One if the phrase “hippest town in the West,” which has cursed Olympia since it was written by Benjamin Nugent almost eight years ago.

A few facts:

1. Ben wasn’t compiling a list of hip western towns, on which list Olympia came first. This wasn’t like the most livable cities list or the most reading cities. This was almost a throw-away article about Sleater Kinney and the indi-rock scene in Olympia. This isn’t a scene that I know much about, by the way.

2. Also, Olympia took this label seriously. So much so that God sent an earthquake seven months later, destroying many a hip thing in Olympia. That’s not actually true, though God does disprove of Olympia taking itself too seriously.
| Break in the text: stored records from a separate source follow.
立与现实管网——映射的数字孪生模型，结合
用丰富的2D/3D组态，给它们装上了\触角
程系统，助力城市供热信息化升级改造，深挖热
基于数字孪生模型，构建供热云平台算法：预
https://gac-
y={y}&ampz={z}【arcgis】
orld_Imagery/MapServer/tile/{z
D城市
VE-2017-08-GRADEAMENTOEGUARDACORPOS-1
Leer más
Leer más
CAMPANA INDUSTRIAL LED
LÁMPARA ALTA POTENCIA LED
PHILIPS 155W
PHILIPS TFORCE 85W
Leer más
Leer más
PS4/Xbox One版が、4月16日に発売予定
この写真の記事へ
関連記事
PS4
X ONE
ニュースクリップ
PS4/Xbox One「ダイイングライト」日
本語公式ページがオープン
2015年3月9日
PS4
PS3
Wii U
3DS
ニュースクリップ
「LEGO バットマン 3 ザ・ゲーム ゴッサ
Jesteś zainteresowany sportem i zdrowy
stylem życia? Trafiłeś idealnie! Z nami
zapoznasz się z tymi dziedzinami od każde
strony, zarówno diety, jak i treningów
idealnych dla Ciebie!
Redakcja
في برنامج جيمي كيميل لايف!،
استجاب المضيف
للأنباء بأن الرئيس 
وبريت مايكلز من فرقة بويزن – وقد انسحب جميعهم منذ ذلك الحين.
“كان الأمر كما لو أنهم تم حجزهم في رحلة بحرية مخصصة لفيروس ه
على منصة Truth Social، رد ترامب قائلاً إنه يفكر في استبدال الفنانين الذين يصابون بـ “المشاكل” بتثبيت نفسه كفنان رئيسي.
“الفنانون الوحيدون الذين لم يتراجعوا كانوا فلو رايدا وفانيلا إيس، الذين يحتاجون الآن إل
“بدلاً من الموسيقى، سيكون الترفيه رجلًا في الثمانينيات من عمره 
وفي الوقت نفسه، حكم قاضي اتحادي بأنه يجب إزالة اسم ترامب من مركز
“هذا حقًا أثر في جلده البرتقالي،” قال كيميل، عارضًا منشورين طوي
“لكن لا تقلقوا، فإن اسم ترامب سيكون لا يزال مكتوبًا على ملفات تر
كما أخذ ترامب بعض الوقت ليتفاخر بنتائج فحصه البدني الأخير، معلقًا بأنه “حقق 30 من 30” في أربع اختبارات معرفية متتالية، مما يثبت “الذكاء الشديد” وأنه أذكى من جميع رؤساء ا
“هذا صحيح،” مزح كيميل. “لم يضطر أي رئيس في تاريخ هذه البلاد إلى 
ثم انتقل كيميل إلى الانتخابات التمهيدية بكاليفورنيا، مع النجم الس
But, that’s the point, isn’t it? We take this label too damn seriously today. And, as soon as you start taking a label of hip seriously, does it now make you unhip?

Some various links of people taking the label seriously:
I use it here.
Bad Nazis can’t come to the hippest town in the West, can they?

The most extreme example I can think of this is The Sitting Duck, the local version of an alternative newspaper, which from my memory came around about the time Ben made his proclamation. They feature a tag line at the top of each paper, which today is “featuring the bubbliest writers in the West.” I’m not sure if they’re sinning by taking the hippest label to seriously or not seriously enough, therefore taking it seriously.

Basically, what I’m saying is that by the summer of 2010 I’d like to see Olympia forget about being the hippest town in the West. Ten years is enough and over a year and a half is enough time for us to prepare to stop using the phrase.

Also, by now, eight years after the fact, I’m sure some other town has usurped us in hipness.